Mark, reader, we are not now speaking of the practical working-out of all this glorious truth in the life of Christians from day to day. This is another thing altogether. Alas, alas! if our only idea of true Christian position were to be drawn from the practical career of professing Christians, we might give up Christianity as a myth or a sham.
But, thank God, it is not so. We must learn what true Christianity is from the pages of the New Testament, and, having learnt it there, judge ourselves, our ways, our surroundings, by its heavenly light. In this way, while we shall ever have to confess and mourn our shortcomings, our hearts shall ever, more and more, be filled with praise to Him whose infinite grace has brought us into such a glorious position, in union and fellowship with His own Son—a position, blessed be God, in nowise dependent upon our personal state, but which, if really apprehended, must exert a powerful influence upon our entire course, conduct, and character.
PART IV.
The more deeply we ponder the typical instruction presented in the river Jordan, the more clearly we must see that the whole Christian position is involved in the standpoint from which we view it. Jordan means death, but, for the believer, a death that is past—the death we have gone through as identified with Christ, and which, through resurrection, has brought us on the other side—the Canaan side—where He is now. He, typified by the ark, has passed over before us into Jordan, to stem its torrent for us, and make it a dry path for our feet, so that we might pass clean over into our heavenly inheritance. The Prince of life has destroyed, on our behalf, him that had the power of death. He has taken the sting from death; yea, He has made death itself the very means by which we reach, even now, in spirit and by faith, the true heavenly Canaan.
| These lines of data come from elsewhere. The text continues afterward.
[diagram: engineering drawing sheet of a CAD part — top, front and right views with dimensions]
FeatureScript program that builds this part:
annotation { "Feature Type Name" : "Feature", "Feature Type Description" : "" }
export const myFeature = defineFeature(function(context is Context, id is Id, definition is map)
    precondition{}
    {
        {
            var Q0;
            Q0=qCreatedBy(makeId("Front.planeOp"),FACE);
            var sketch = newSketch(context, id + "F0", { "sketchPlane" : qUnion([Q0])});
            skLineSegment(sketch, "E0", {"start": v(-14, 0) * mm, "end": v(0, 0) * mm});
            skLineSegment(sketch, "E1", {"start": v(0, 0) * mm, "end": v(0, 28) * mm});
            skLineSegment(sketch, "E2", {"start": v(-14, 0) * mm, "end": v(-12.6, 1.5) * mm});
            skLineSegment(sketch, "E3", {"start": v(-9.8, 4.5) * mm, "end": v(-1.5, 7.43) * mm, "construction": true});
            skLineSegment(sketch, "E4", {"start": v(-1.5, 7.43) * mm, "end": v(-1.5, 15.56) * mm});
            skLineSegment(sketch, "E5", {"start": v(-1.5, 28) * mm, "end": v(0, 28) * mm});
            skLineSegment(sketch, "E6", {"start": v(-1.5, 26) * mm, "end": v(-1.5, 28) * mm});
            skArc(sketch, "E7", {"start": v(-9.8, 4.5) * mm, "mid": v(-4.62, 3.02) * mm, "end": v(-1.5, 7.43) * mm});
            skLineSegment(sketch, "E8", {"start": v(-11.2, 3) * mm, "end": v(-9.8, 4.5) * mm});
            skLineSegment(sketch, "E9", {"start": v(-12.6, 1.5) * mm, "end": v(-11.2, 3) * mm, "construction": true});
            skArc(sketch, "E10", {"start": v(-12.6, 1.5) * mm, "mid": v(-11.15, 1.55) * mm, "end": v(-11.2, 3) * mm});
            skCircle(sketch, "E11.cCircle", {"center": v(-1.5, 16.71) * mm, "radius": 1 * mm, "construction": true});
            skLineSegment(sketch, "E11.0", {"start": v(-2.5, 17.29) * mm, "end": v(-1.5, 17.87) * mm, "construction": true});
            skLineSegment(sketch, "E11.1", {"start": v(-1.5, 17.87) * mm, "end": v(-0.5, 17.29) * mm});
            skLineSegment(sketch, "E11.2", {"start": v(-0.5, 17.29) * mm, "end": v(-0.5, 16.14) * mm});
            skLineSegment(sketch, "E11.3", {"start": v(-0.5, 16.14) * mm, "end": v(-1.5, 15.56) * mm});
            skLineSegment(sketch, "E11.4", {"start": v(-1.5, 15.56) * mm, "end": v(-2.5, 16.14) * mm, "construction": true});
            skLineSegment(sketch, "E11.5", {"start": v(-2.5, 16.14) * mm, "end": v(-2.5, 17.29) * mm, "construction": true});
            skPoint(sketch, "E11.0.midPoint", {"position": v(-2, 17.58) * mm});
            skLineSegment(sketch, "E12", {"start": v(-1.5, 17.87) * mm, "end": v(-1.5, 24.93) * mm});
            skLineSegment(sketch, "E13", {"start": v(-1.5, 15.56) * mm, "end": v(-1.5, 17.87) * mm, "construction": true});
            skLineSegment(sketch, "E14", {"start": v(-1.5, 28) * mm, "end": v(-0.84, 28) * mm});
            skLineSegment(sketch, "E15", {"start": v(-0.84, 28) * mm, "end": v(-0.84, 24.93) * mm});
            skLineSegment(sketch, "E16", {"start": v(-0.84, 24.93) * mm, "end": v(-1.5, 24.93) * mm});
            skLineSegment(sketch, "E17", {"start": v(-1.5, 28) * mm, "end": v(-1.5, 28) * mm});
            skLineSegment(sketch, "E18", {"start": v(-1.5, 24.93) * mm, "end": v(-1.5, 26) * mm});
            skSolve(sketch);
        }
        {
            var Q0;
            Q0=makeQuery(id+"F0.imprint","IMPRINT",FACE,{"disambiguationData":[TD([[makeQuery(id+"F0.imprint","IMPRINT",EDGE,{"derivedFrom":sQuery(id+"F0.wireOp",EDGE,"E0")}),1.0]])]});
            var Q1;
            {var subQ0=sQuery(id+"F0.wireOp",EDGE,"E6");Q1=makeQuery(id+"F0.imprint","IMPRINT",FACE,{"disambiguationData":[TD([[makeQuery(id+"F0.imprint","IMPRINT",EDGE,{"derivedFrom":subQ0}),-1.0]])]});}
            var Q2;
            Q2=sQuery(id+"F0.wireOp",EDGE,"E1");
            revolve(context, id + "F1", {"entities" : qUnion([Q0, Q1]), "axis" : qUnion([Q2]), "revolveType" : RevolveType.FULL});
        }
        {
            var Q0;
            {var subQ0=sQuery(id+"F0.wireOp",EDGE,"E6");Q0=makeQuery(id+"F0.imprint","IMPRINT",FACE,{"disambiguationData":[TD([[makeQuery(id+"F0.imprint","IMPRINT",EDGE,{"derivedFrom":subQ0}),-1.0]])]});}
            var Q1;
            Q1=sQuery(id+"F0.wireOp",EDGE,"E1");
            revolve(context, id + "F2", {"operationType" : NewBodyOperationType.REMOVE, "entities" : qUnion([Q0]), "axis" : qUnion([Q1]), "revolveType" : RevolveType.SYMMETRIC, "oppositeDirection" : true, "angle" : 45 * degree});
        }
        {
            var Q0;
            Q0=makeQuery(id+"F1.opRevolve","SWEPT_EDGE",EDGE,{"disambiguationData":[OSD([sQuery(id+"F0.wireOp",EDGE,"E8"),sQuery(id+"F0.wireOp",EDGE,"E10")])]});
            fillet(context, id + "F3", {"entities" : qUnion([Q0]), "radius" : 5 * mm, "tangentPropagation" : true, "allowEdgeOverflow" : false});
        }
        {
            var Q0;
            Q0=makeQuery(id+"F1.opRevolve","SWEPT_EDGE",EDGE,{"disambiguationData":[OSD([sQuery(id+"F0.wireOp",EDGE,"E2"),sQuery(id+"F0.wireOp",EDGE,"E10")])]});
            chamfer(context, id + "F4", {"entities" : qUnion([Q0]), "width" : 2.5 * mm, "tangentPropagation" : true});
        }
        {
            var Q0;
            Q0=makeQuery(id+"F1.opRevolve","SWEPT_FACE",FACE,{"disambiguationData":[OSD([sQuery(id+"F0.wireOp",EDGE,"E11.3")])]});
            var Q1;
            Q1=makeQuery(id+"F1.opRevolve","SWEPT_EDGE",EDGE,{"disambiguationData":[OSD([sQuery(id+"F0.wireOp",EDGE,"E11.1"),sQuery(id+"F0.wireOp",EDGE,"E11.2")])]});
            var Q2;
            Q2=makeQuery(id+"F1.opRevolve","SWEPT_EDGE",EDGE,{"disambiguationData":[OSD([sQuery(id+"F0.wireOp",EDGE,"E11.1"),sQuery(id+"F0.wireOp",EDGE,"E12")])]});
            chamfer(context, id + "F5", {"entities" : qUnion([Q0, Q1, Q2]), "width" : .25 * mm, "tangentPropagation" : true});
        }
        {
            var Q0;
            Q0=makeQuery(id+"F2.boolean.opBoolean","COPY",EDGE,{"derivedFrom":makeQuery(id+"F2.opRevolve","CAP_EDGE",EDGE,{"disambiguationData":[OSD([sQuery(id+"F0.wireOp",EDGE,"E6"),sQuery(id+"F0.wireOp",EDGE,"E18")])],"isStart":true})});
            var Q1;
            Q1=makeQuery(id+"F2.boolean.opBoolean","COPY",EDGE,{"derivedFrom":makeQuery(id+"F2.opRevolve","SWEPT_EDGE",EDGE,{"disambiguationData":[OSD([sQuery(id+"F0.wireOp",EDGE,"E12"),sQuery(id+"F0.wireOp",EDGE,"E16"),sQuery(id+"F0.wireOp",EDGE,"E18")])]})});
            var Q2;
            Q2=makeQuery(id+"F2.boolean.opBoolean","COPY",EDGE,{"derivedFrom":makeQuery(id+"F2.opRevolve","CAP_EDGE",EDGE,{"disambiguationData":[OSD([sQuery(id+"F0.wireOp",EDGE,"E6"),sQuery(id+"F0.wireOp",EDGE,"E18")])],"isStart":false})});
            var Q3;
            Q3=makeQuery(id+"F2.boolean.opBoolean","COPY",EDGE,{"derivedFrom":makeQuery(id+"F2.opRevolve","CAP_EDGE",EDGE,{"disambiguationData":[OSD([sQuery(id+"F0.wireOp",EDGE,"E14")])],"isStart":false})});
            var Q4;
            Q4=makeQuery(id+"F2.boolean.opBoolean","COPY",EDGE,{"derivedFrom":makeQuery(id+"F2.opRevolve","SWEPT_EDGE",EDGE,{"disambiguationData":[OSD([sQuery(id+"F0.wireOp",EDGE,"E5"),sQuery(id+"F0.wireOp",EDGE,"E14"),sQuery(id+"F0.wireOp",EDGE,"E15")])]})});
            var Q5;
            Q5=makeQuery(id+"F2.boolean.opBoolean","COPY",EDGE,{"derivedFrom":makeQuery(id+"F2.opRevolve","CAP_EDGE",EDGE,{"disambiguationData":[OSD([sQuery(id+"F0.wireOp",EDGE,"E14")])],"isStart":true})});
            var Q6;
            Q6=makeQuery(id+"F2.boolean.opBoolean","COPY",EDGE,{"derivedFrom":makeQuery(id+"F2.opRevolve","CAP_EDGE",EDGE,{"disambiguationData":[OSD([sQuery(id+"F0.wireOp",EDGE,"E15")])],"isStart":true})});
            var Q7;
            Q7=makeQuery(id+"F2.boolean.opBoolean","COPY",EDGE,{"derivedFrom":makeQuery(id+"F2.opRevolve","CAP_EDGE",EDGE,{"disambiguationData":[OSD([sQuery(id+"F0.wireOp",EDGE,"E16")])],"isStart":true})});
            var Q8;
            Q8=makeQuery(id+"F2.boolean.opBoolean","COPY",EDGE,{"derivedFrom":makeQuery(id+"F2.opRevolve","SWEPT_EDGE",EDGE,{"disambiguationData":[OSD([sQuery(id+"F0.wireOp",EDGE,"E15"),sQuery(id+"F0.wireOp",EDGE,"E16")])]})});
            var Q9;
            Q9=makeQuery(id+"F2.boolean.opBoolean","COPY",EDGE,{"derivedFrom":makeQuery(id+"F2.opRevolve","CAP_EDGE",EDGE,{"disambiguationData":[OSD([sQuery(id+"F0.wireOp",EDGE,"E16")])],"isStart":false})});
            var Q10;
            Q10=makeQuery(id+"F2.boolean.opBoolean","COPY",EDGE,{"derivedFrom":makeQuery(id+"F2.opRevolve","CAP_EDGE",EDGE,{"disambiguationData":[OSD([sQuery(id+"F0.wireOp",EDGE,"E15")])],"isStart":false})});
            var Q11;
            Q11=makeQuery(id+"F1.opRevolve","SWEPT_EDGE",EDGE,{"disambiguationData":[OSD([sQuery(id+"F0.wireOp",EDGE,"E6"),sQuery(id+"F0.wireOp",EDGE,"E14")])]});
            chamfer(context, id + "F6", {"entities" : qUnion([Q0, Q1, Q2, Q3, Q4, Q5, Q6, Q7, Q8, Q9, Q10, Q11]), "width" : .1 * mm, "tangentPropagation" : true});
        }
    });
Let us see how all this is unfolded in our type. Mark particularly the commandment given by the officers of the host. "When ye see the ark of the covenant of the Lord your God, and the priests the Levites bearing it, then ye shall remove from your place, and go after it." The ark must go first. They dared not to move one inch along that mysterious way, until the symbol of the divine Presence had gone before.
"Yet there shall be a space between you and it, about two thousand cubits by measure: come not near unto it that ye may know the way by which ye must go; for ye have not passed this way heretofore." It was an awful flood ahead of them. No mortal could tread it with impunity. Death and destruction are linked together. "It is appointed unto men once to die; but after this the judgment" (Heb. ix.) Who can stand before the king of terrors? Who can face that grim and terrible foe? Who can encounter the swellings of Jordan? Who, except the Ark go first, can face death and judgment? Poor Peter thought he could; but he was sadly mistaken. He said unto Jesus, "Lord, whither goest thou? Jesus answered him, Whither I go, thou canst not follow Me now; but thou shalt follow Me afterwards."
How fully these words explain the import of that mystic "space" between Israel and the ark. Peter did not understand that space. He had not studied aright Josh. iii. 4. He knew nothing of that terrible pathway which his blessed Master was about to enter upon. "Peter said unto Him, Lord, why cannot I follow Thee now? I will lay down my life for Thy sake."
Poor dear Peter! How little he knew of himself, or of that which he was—sincerely, no doubt, though ignorantly—undertaking to do! How little did he imagine that the very sound of death's dark river, heard even in the distance, would be sufficient so to terrify him, as to make him curse and swear that he did not know his Master! "Jesus answered him, Wilt thou lay down thy life for My sake? Verily, verily, I say unto thee, the cock shall not crow till thou hast denied Me thrice."
"Yet there shall be a space between you and it." How needful! How absolutely essential! Truly there was a space between Peter and his Lord. Jesus had to go before. He had to meet death in its most terrific form. He had to tread that rough path in profound solitude—for who could accompany Him? "There shall be a space between you and it: come not near to it, that ye may know the way by which ye must go; for ye have not passed this way heretofore."
"Thou canst not follow Me now: but thou shalt follow me afterwards." Blessed Master! He would not suffer His poor feeble servant to enter upon that terrible path, until He Himself had gone before, and so entirely changed its character, that the pathway of death should be lighted up with the beams of life and the light of God's face. Our Jesus has "abolished death, and brought life and incorruptibility to light by the gospel."